In that attack, neither cloned cards nor stolen PINs were used to drain bank customers’ accounts.

Instead, the crooks allegedly “jackpotted” the ATMs in a series of cardless “transactions.”

Taiwanese authorities said at the time that they were looking for two Russian nationals, who allegedly wore masks to try to dodge surveillance cameras.

They’re also alleged to have relied on malware implanted on the ATMs to provide a hidden feature to make the machines disgorge money without going through the usual transaction process.

A Latvian and two Romanians were subsequently arrested over the Taiwanese heist, but 13 other suspects – including 2 Russians – managed to escape the country.

According to Reuters, as of 17 July, investigators had identified 3 different malware programs that were used to trigger withdrawals in the Taiwan heist.

The bank is now working with NCR on a fix, having sent infected hard disks to the ATM supplier so it can identify and protect against the malware.

The GSB plans to demand compensation from the ATM supplier.

The Bangok Post’s police sources said that the hack first happened at an ATM in Phangnga province some six months ago, when a suspect used a keyboard and an electronic device to transmit malware to the bank’s system through the ATM.

That tampering should have set off an alarm, but the gang reportedly triggered false alarms repeatedly leading up to the attack in order to throw off local police and bank staff.

The sources said that unlike the Taiwan heist, there were actually rigged chip cards involved in the Thai robbery.
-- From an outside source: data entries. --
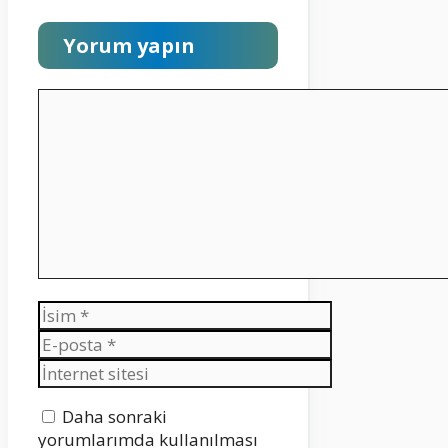
Yorum yapın
Yorum
İsim
E-
posta
İnternet
sitesi
Daha sonraki
yorumlarımda kullanılması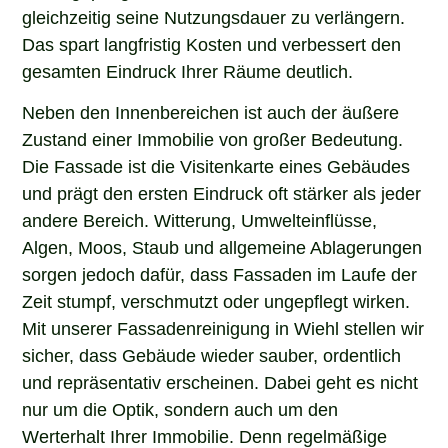
gleichzeitig seine Nutzungsdauer zu verlängern.
Das spart langfristig Kosten und verbessert den
gesamten Eindruck Ihrer Räume deutlich.
Neben den Innenbereichen ist auch der äußere
Zustand einer Immobilie von großer Bedeutung.
Die Fassade ist die Visitenkarte eines Gebäudes
und prägt den ersten Eindruck oft stärker als jeder
andere Bereich. Witterung, Umwelteinflüsse,
Algen, Moos, Staub und allgemeine Ablagerungen
sorgen jedoch dafür, dass Fassaden im Laufe der
Zeit stumpf, verschmutzt oder ungepflegt wirken.
Mit unserer Fassadenreinigung in Wiehl stellen wir
sicher, dass Gebäude wieder sauber, ordentlich
und repräsentativ erscheinen. Dabei geht es nicht
nur um die Optik, sondern auch um den
Werterhalt Ihrer Immobilie. Denn regelmäßige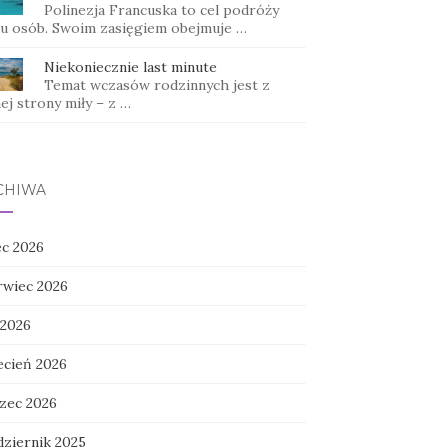
Polinezja Francuska to cel podróży
lu osób. Swoim zasięgiem obejmuje …
Niekoniecznie last minute
Temat wczasów rodzinnych jest z
ej strony miły – z …
CHIWA
ec 2026
rwiec 2026
 2026
ecień 2026
zec 2026
dziernik 2025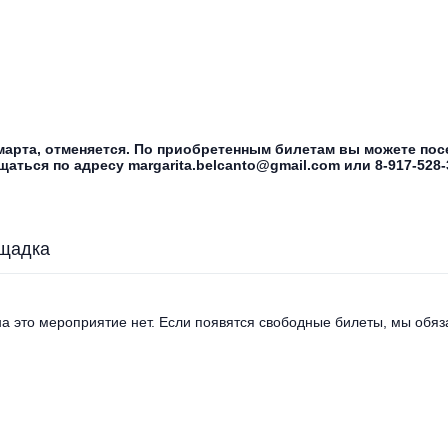
 марта, отменяется. По приобретенным билетам вы можете по
аться по адресу margarita.belcanto@gmail.com или 8-917-528-
щадка
а это мероприятие нет. Если появятся свободные билеты, мы обяза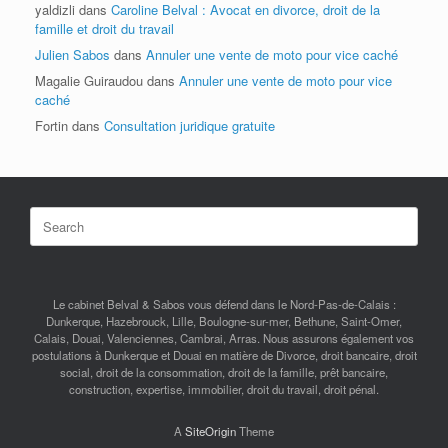
yaldizli
dans
Caroline Belval : Avocat en divorce, droit de la
famille et droit du travail
Julien Sabos
dans
Annuler une vente de moto pour vice caché
Magalie Guiraudou
dans
Annuler une vente de moto pour vice
caché
Fortin
dans
Consultation juridique gratuite
Search
for:
Le cabinet Belval & Sabos vous défend dans le Nord-Pas-de-Calais :
Dunkerque, Hazebrouck, Lille, Boulogne-sur-mer, Bethune, Saint-Omer,
Calais, Douai, Valenciennes, Cambrai, Arras. Nous assurons également vos
postulations à Dunkerque et Douai en matière de Divorce, droit bancaire, droit
social, droit de la consommation, droit de la famille, prêt bancaire,
construction, expertise, immobilier, droit du travail, droit pénal.
A
SiteOrigin
Theme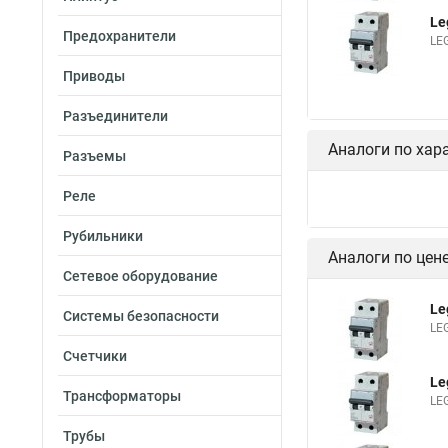
Le
Предохранители
LE
Приводы
Разъединители
Аналоги по хар
Разъемы
Реле
Рубильники
Аналоги по цен
Сетевое оборудование
Le
Системы безопасности
LE
Счетчики
Le
Трансформаторы
LE
Трубы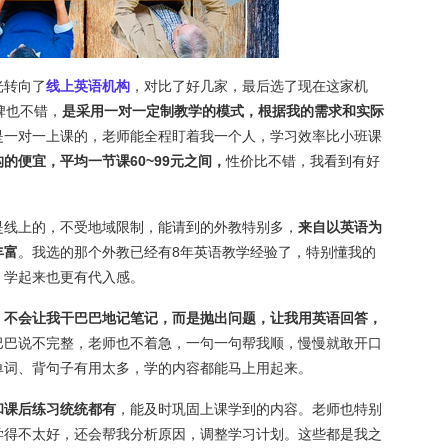
光转向了
线上英语机构
，对比了好几家，最后选了现在这家机
碑也不错，
是采用一对一定制教学的模式，根据我的需求和实际
是一对一上课的，老师能全程盯着我一个人，学习效率比小班课
构的便
宜，
平均一节课60~99元之间，
性价比不错，我看到有好
是线上的，不受地域限制，能请到的外教特别多，
来自以英语为
丰富
。我选的那个外教已经有8年英语教学经验了，特别懂我的
，学起来也更有代入感。
，
不会让我干巴巴地记笔记，而是抛出问题，让我用英语回答，
巴巴说不完整，老师也不着急，一句一句帮我顺，慢慢就敢开口
单词、背句子有用太多，学的内容都能马上用起来。
和课后练习统统都有
，能及时巩固上课学到的内容。老师也特别
学得不太好，还会帮我分析原因，调整学习计划。这些都是我之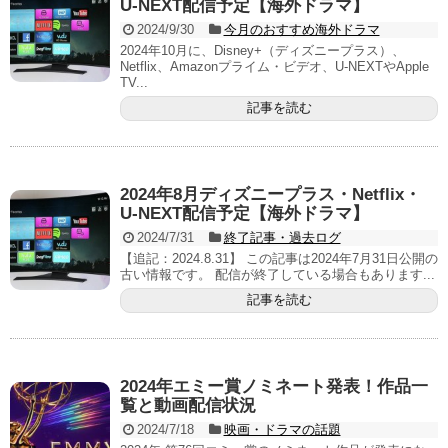
U-NEXT配信予定【海外ドラマ】
2024/9/30
今月のおすすめ海外ドラマ
2024年10月に、Disney+（ディズニープラス）、
Netflix、Amazonプライム・ビデオ、U-NEXTやApple
TV...
記事を読む
2024年8月ディズニープラス・Netflix・
U-NEXT配信予定【海外ドラマ】
2024/7/31
終了記事・過去ログ
【追記：2024.8.31】 この記事は2024年7月31日公開の
古い情報です。 配信が終了している場合もあります...
記事を読む
2024年エミー賞ノミネート発表！作品一
覧と動画配信状況
2024/7/18
映画・ドラマの話題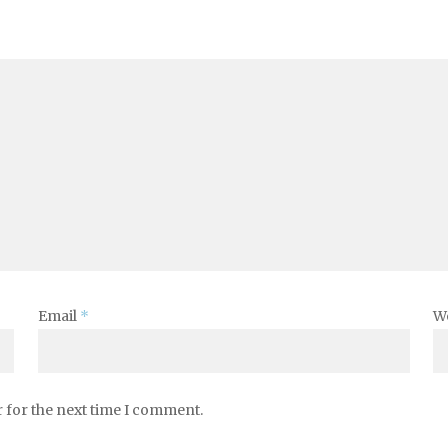
Email
*
W
 for the next time I comment.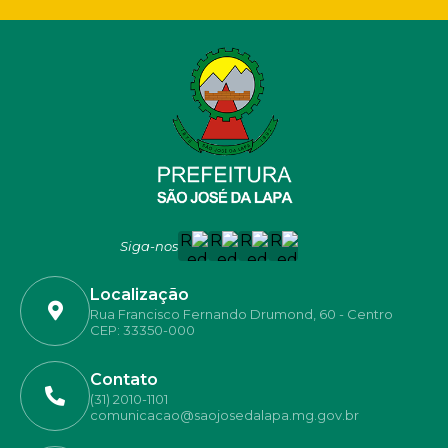
Siga-nos
Localização
Rua Francisco Fernando Drumond, 60 - Centro
CEP: 33350-000
Contato
(31) 2010-1101
comunicacao@saojosedalapa.mg.gov.br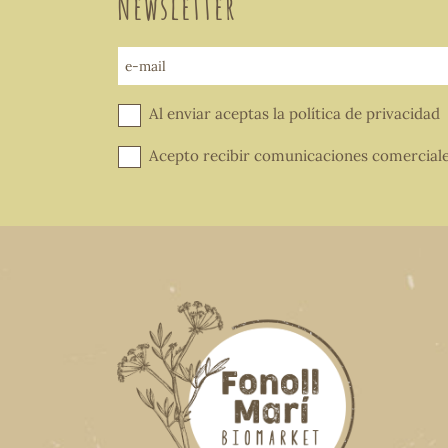
Newsletter
e-mail
Al enviar aceptas la
política de privacidad
Acepto recibir comunicaciones comercial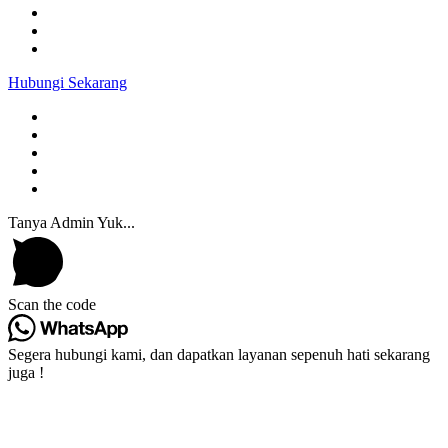
Hubungi Sekarang
Tanya Admin Yuk...
Scan the code
Segera hubungi kami, dan dapatkan layanan sepenuh hati sekarang
juga !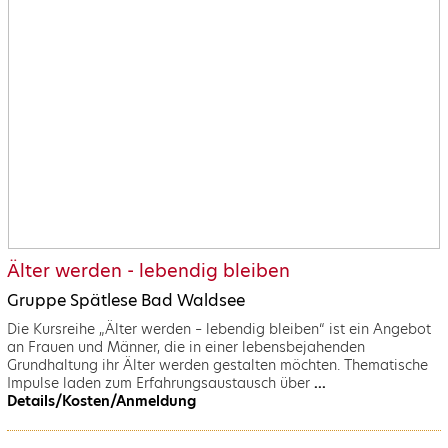
Älter werden - lebendig bleiben
Gruppe Spätlese Bad Waldsee
Die Kursreihe „Älter werden – lebendig bleiben“ ist ein Angebot
an Frauen und Männer, die in einer lebensbejahenden
Grundhaltung ihr Älter werden gestalten möchten. Thematische
Impulse laden zum Erfahrungsaustausch über
...
Details/Kosten/Anmeldung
The crooks allegedly inserted the cards into GSB’s ATMs, forcing them to dispense 40 banknotes automatically, instead of the 20 they’d normally release.

In spite of what appears to be somewhat different modes of attack with regards to using tampered-with cards or not, Police General Panya Mamen told reporters that Thai police are “confident,” given the evidence, that the group who targeted the GSB ATMs is the same as that responsible for the robbery in Taiwan.

He said that at least 5 foreign suspects traveled from Taiwan to Thailand to carry out the theft, and that they’d probably fled the country by now:

Investigators believe their identity is Eastern European though we are investigating whether any Thais were involved.

After checking machines, the bank has since resumed service for 3,343 NCR ATMs that are in safe locations.